Photo credit: https://community.thriveglobal.com/remembering-mom-hands-on-mothers-day-loss-support-memories-inspire/

One of the deepest privileges of being a pastor is being gifted with people’s stories.  Sometimes those are stories of great joy:  of new love leading to marriage, of the gift of children, of the excitement of a new vocation.  And sometimes those are stories of deep pain and grief:  of life lost, of hurts deeply experienced, of dreams deflated.  The sum of those stories is uncountable – they are words and emotions that drift in and out of the pastor’s consciousness – the vessel for all that needs to be said and released.  It means that even in the pastor’s moments of greatest joys, there is, at the subconscious level, the treasuring and honoring of deepest pain and suffering.

Normally, I find I am able to hold that reality with tenderness and grace.  But nothing challenges that ability more than holidays that desire to create a forced, well-intentioned experience.  Secular ones, like the approaching Mother’s Day this weekend, are the worst offenders.  On the surface there is nothing wrong with Mother’s Day.  I know countless people who have been tremendous mothers in my life and in the lives of others, who rarely get a thank you, let alone a day of honor.  There is nothing wrong with honoring the mothers in our lives.  The challenge is the sea of complicated feelings that come along with such an effort:  the grief over mothers we have lost, the suffering caused by mothers who were abusive or absent, the pain of those women who wanted to be a mother and never could or who were mothers and who lost their pregnancies or their children, and for the hurt of those relationships between children and mothers that is estranged.  Our much-deserved celebration of mothering is always tainted with the very messy reality of mothering.

Aim of the task: Transcribe the full reflection on Mother's Day and a pastor's role as keeper of people's stories, word for word. The entries that follow were taken from a separate source.

Material provided:
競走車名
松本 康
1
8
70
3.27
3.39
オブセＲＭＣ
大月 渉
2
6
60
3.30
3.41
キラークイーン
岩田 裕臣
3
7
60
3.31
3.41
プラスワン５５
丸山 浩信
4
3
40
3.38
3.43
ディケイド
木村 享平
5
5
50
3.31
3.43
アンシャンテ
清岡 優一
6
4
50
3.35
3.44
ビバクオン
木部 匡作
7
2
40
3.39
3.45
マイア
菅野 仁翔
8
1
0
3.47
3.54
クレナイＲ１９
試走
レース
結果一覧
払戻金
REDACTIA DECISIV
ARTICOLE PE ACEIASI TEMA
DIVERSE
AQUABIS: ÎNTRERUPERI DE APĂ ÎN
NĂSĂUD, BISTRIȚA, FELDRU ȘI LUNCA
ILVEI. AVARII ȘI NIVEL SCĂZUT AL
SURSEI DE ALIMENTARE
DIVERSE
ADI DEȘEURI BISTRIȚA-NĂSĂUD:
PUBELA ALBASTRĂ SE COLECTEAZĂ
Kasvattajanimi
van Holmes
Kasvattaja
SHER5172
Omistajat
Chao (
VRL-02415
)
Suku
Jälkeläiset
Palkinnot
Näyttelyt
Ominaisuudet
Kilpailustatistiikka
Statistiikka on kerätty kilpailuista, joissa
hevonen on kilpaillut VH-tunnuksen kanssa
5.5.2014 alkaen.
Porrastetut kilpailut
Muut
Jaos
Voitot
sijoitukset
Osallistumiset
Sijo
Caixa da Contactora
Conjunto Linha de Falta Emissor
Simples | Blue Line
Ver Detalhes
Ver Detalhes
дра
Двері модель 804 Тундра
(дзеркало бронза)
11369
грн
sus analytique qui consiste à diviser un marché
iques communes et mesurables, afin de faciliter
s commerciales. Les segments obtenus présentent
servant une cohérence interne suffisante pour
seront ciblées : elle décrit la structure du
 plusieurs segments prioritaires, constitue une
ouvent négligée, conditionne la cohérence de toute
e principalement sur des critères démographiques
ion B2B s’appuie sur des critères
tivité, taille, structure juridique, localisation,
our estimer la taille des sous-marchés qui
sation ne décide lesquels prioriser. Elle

Solution to the problem:
Photo credit: https://community.thriveglobal.com/remembering-mom-hands-on-mothers-day-loss-support-memories-inspire/

One of the deepest privileges of being a pastor is being gifted with people’s stories.  Sometimes those are stories of great joy:  of new love leading to marriage, of the gift of children, of the excitement of a new vocation.  And sometimes those are stories of deep pain and grief:  of life lost, of hurts deeply experienced, of dreams deflated.  The sum of those stories is uncountable – they are words and emotions that drift in and out of the pastor’s consciousness – the vessel for all that needs to be said and released.  It means that even in the pastor’s moments of greatest joys, there is, at the subconscious level, the treasuring and honoring of deepest pain and suffering.

Normally, I find I am able to hold that reality with tenderness and grace.  But nothing challenges that ability more than holidays that desire to create a forced, well-intentioned experience.  Secular ones, like the approaching Mother’s Day this weekend, are the worst offenders.  On the surface there is nothing wrong with Mother’s Day.  I know countless people who have been tremendous mothers in my life and in the lives of others, who rarely get a thank you, let alone a day of honor.  There is nothing wrong with honoring the mothers in our lives.  The challenge is the sea of complicated feelings that come along with such an effort:  the grief over mothers we have lost, the suffering caused by mothers who were abusive or absent, the pain of those women who wanted to be a mother and never could or who were mothers and who lost their pregnancies or their children, and for the hurt of those relationships between children and mothers that is estranged.  Our much-deserved celebration of mothering is always tainted with the very messy reality of mothering.